**DATASET:**
▼

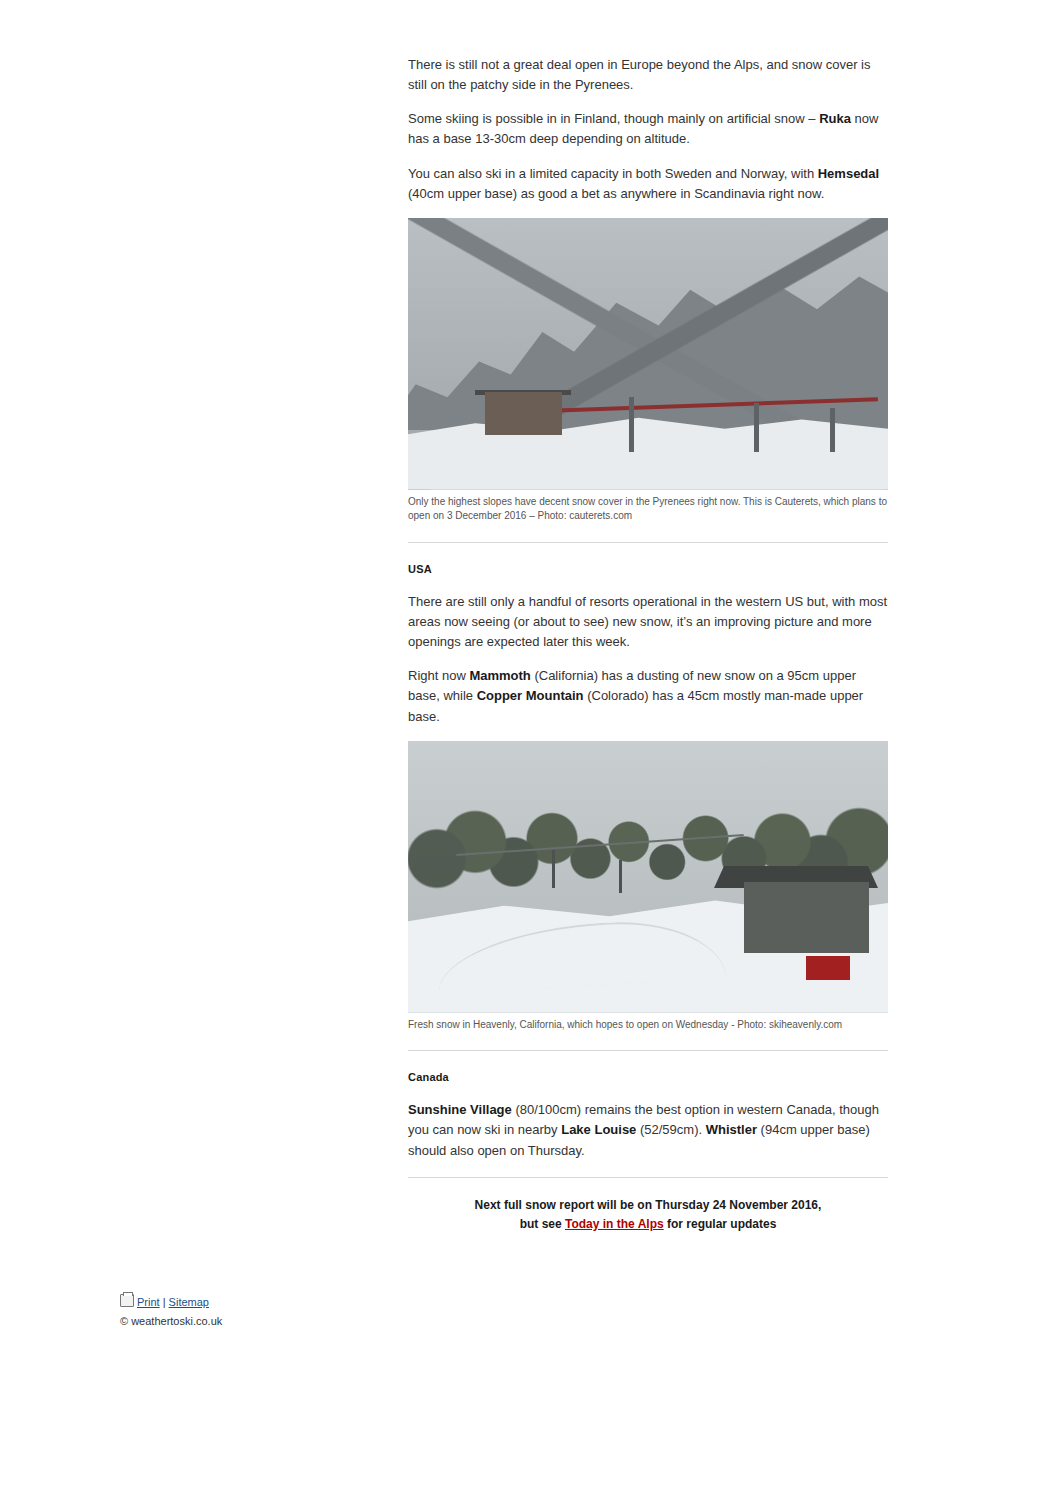There is still not a great deal open in Europe beyond the Alps, and snow cover is still on the patchy side in the Pyrenees.
Some skiing is possible in in Finland, though mainly on artificial snow – Ruka now has a base 13-30cm deep depending on altitude.
You can also ski in a limited capacity in both Sweden and Norway, with Hemsedal (40cm upper base) as good a bet as anywhere in Scandinavia right now.
Only the highest slopes have decent snow cover in the Pyrenees right now. This is Cauterets, which plans to open on 3 December 2016 – Photo: cauterets.com
USA
There are still only a handful of resorts operational in the western US but, with most areas now seeing (or about to see) new snow, it’s an improving picture and more openings are expected later this week.
Right now Mammoth (California) has a dusting of new snow on a 95cm upper base, while Copper Mountain (Colorado) has a 45cm mostly man-made upper base.
Fresh snow in Heavenly, California, which hopes to open on Wednesday - Photo: skiheavenly.com
Canada
Sunshine Village (80/100cm) remains the best option in western Canada, though you can now ski in nearby Lake Louise (52/59cm). Whistler (94cm upper base) should also open on Thursday.
Next full snow report will be on Thursday 24 November 2016,
but see Today in the Alps for regular updates
Print | Sitemap © weathertoski.co.uk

▲

**WORK INSTRUCTIONS:**
State how many lines in the entries hold "which". Nothing should come before or after the number.

**WRITTEN SOLUTION:**
2